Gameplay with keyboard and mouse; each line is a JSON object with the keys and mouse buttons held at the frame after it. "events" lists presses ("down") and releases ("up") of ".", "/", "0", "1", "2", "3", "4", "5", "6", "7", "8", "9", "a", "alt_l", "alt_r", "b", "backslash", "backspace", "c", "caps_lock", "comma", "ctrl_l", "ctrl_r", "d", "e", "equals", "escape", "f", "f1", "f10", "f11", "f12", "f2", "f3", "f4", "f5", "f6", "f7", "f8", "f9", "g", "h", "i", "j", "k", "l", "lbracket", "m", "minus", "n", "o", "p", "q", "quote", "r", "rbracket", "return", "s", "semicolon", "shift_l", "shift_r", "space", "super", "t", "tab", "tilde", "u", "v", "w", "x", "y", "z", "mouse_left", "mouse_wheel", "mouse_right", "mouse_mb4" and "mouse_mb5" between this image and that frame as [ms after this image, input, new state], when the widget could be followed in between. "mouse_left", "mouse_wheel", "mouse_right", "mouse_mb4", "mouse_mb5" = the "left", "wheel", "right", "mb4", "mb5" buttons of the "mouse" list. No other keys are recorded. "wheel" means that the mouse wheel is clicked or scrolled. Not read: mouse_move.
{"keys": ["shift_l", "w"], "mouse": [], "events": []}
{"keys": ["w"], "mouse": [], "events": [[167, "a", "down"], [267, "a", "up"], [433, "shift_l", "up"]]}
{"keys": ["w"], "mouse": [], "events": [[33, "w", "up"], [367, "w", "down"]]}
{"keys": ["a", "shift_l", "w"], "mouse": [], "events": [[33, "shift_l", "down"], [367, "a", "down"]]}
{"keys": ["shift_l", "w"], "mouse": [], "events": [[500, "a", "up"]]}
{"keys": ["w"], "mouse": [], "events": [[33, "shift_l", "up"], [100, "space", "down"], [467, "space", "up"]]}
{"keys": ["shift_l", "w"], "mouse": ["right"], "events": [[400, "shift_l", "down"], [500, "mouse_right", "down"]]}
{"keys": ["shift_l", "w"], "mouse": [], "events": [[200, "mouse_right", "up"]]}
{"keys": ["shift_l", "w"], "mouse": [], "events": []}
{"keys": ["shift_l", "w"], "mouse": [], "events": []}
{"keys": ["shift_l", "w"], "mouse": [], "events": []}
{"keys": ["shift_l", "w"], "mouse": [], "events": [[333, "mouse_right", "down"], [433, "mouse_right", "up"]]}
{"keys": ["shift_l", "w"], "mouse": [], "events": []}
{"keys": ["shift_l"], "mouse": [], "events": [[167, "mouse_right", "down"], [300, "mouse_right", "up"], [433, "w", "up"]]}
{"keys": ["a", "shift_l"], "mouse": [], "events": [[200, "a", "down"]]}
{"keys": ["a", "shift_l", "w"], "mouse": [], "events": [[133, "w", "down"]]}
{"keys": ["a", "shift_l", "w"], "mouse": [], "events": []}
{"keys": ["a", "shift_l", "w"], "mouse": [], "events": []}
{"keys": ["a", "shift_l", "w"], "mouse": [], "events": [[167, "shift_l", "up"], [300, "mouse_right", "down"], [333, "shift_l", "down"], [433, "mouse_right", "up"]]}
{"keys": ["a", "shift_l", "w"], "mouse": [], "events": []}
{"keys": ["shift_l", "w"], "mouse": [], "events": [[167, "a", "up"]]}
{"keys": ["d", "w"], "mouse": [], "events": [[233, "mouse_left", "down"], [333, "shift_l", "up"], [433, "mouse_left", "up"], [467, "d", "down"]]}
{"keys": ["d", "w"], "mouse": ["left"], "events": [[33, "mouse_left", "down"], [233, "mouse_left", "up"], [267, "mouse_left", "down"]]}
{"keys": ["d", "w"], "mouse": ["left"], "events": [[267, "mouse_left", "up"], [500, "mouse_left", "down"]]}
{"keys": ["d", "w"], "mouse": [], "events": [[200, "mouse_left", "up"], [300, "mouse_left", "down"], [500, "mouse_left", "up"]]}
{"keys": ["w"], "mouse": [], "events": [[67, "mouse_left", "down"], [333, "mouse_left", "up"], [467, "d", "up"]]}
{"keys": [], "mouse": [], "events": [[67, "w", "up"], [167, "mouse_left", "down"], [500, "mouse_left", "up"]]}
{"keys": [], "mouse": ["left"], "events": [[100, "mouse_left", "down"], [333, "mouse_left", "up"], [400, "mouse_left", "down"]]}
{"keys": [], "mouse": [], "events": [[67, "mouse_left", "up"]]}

****************************************

*ACTIVITY*. Wherever the word "space" appears in the listing above, copy that line.

*REPLY TO THE TASK*.
Gameplay with keyboard and mouse; each line is a JSON object with the keys and mouse buttons held at the frame after it. "events" lists presses ("down") and releases ("up") of ".", "/", "0", "1", "2", "3", "4", "5", "6", "7", "8", "9", "a", "alt_l", "alt_r", "b", "backslash", "backspace", "c", "caps_lock", "comma", "ctrl_l", "ctrl_r", "d", "e", "equals", "escape", "f", "f1", "f10", "f11", "f12", "f2", "f3", "f4", "f5", "f6", "f7", "f8", "f9", "g", "h", "i", "j", "k", "l", "lbracket", "m", "minus", "n", "o", "p", "q", "quote", "r", "rbracket", "return", "s", "semicolon", "shift_l", "shift_r", "space", "super", "t", "tab", "tilde", "u", "v", "w", "x", "y", "z", "mouse_left", "mouse_wheel", "mouse_right", "mouse_mb4" and "mouse_mb5" between this image and that frame as [ms after this image, input, new state], when the widget could be followed in between. "mouse_left", "mouse_wheel", "mouse_right", "mouse_mb4", "mouse_mb5" = the "left", "wheel", "right", "mb4", "mb5" buttons of the "mouse" list. No other keys are recorded. "wheel" means that the mouse wheel is clicked or scrolled. Not read: mouse_move.
{"keys": ["w"], "mouse": [], "events": [[33, "shift_l", "up"], [100, "space", "down"], [467, "space", "up"]]}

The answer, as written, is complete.